A city has 3 doctors and 4 sick people. What is the probability that every doctor is called?
I have no idea how to start thinking about this problem, I was trying to build a probability model for this problem, but I am not sure if this is right and how this will help me formalize (and understand) this apparently simple exercise.
$D = \{d_1,...,d_D\}$ : set of doctors
$M = \{m_1,...,m_M\}$ : set of sick people
$$\Omega = D^M=\{\omega :M\rightarrow D\}$$ $$\mathcal{A}=\mathcal{P}(\Omega)$$ $$P = \text{uniform over } \mathcal{A} $$
With $\omega$ the array describing the doctor of each person.
If these are the only information you are given, then I would assume that a sick patient immediately calls randomly any of the four doctors, and that a doctor can take multiple calls at the same time (receptionists with more than one phone, something fancy like that).
Suppose we have $n$ patients and $k$ doctors.
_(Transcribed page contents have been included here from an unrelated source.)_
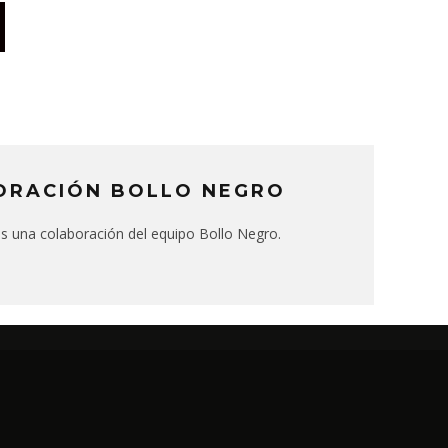
ORACIÓN BOLLO NEGRO
 es una colaboración del equipo Bollo Negro.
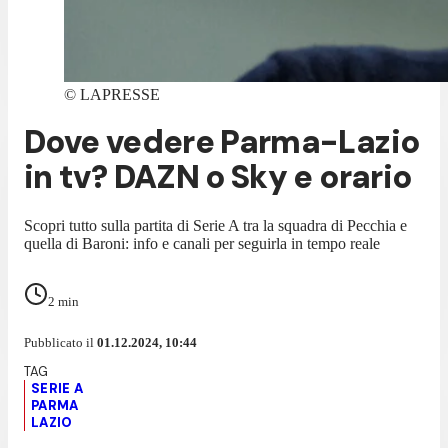
©
LAPRESSE
Dove vedere Parma-Lazio
in tv? DAZN o Sky e orario
Scopri tutto sulla partita di Serie A tra la squadra di Pecchia e
quella di Baroni: info e canali per seguirla in tempo reale
2
min
Pubblicato il
01.12.2024, 10:44
SERIE A
PARMA
LAZIO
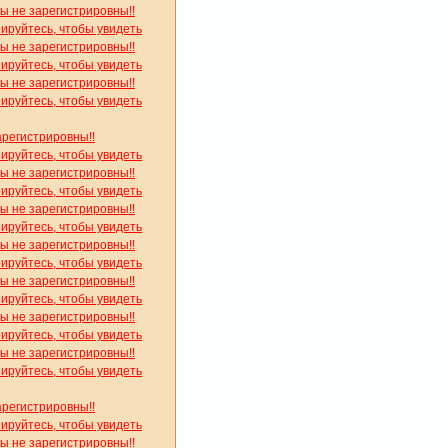
вы не зарегистрировны!!
рируйтесь, чтобы увидеть
вы не зарегистрировны!!
рируйтесь, чтобы увидеть
вы не зарегистрировны!!
рируйтесь, чтобы увидеть
арегистрировны!!
рируйтесь, чтобы увидеть
вы не зарегистрировны!!
рируйтесь, чтобы увидеть
вы не зарегистрировны!!
рируйтесь, чтобы увидеть
вы не зарегистрировны!!
рируйтесь, чтобы увидеть
вы не зарегистрировны!!
рируйтесь, чтобы увидеть
вы не зарегистрировны!!
рируйтесь, чтобы увидеть
вы не зарегистрировны!!
рируйтесь, чтобы увидеть
арегистрировны!!
рируйтесь, чтобы увидеть
вы не зарегистрировны!!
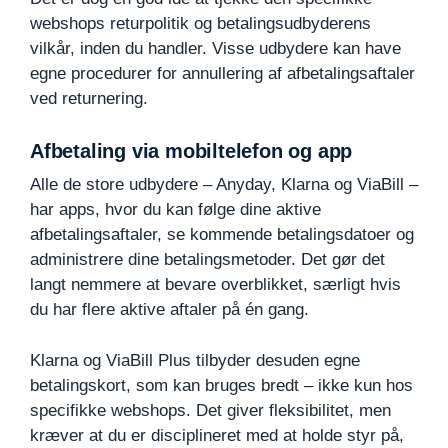
webshops returpolitik og betalingsudbyderens
vilkår, inden du handler. Visse udbydere kan have
egne procedurer for annullering af afbetalingsaftaler
ved returnering.
Afbetaling via mobiltelefon og app
Alle de store udbydere – Anyday, Klarna og ViaBill –
har apps, hvor du kan følge dine aktive
afbetalingsaftaler, se kommende betalingsdatoer og
administrere dine betalingsmetoder. Det gør det
langt nemmere at bevare overblikket, særligt hvis
du har flere aktive aftaler på én gang.
Klarna og ViaBill Plus tilbyder desuden egne
betalingskort, som kan bruges bredt – ikke kun hos
specifikke webshops. Det giver fleksibilitet, men
kræver at du er disciplineret med at holde styr på,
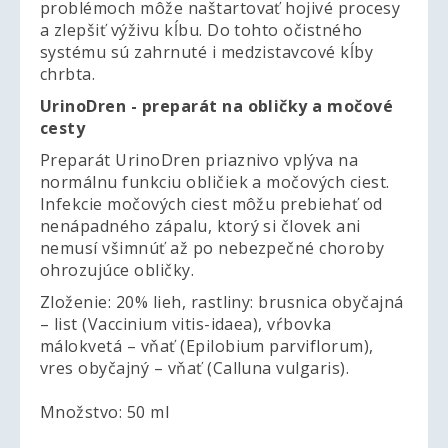
problémoch môže naštartovať hojivé procesy
a zlepšiť výživu kĺbu. Do tohto očistného
systému sú zahrnuté i medzistavcové kĺby
chrbta.
UrinoDren - preparát na obličky a močové
cesty
Preparát UrinoDren priaznivo vplýva na
normálnu funkciu obličiek a močových ciest.
Infekcie močových ciest môžu prebiehať od
nenápadného zápalu, ktorý si človek ani
nemusí všimnúť až po nebezpečné choroby
ohrozujúce obličky.
Zloženie: 20% lieh, rastliny: brusnica obyčajná
– list (Vaccinium vitis-idaea), vŕbovka
málokvetá – vňať (Epilobium parviflorum),
vres obyčajný – vňať (Calluna vulgaris).
Množstvo: 50 ml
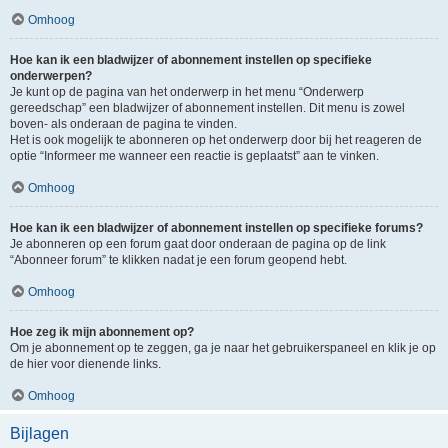
Omhoog
Hoe kan ik een bladwijzer of abonnement instellen op specifieke
onderwerpen?
Je kunt op de pagina van het onderwerp in het menu “Onderwerp
gereedschap” een bladwijzer of abonnement instellen. Dit menu is zowel
boven- als onderaan de pagina te vinden.
Het is ook mogelijk te abonneren op het onderwerp door bij het reageren de
optie “Informeer me wanneer een reactie is geplaatst” aan te vinken.
Omhoog
Hoe kan ik een bladwijzer of abonnement instellen op specifieke forums?
Je abonneren op een forum gaat door onderaan de pagina op de link
“Abonneer forum” te klikken nadat je een forum geopend hebt.
Omhoog
Hoe zeg ik mijn abonnement op?
Om je abonnement op te zeggen, ga je naar het gebruikerspaneel en klik je op
de hier voor dienende links.
Omhoog
Bijlagen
Then with the assumptions it is a Combination-with-repetitions-problem, i.e. "how many ways are there to distribute $n$ objects (patients) into $k$ categories (doctors) without respecting order". The formula for how many possibilities there are is
$$\binom{n+k-1}{n}$$
In your example, there are $n=4$ patients, $k = 3$ doctors, so a total of $\binom{6}{4} = 15$ possibilities. How many possibilities are there to get all 3 doctors called without respecting the order? There are 3 possibilities: Each doctor might be called twice. Then the final probability is $3/15 = 1/5$.